- _TASK GOAL_:
Find the line with "right back paw: (275, 834)" in the records below. Copy it and every line after it, up to and including the line with "left eye: (490, 281)".

Collected data:
◇ ◇ ◇ ◇

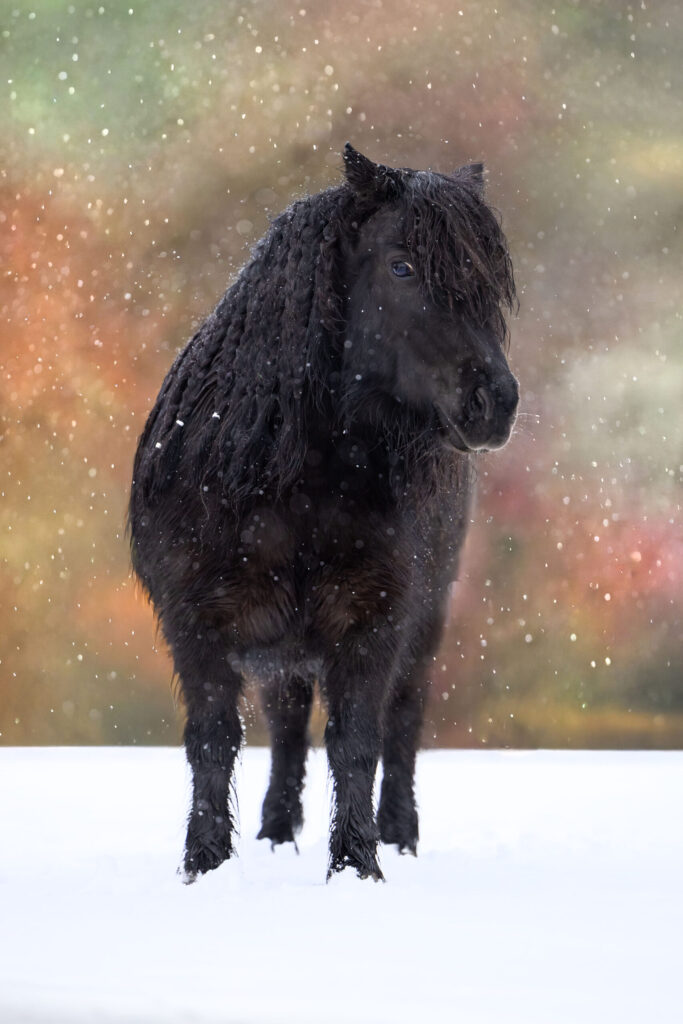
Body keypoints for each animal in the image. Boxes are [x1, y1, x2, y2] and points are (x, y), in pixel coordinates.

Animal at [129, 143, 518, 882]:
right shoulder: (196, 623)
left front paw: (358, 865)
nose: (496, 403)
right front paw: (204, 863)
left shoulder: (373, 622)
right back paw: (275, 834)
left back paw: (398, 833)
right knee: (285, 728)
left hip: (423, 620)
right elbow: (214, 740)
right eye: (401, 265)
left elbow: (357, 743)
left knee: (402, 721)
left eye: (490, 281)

◇ ◇ ◇ ◇

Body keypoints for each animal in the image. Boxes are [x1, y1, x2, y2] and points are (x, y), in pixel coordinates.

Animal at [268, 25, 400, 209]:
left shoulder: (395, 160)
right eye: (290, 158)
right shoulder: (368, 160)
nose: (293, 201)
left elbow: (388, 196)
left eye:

◇ ◇ ◇ ◇

- _EXERCISE RESPONSE_:
right back paw: (275, 834)
left back paw: (398, 833)
right knee: (285, 728)
left hip: (423, 620)
right elbow: (214, 740)
right eye: (401, 265)
left elbow: (357, 743)
left knee: (402, 721)
left eye: (490, 281)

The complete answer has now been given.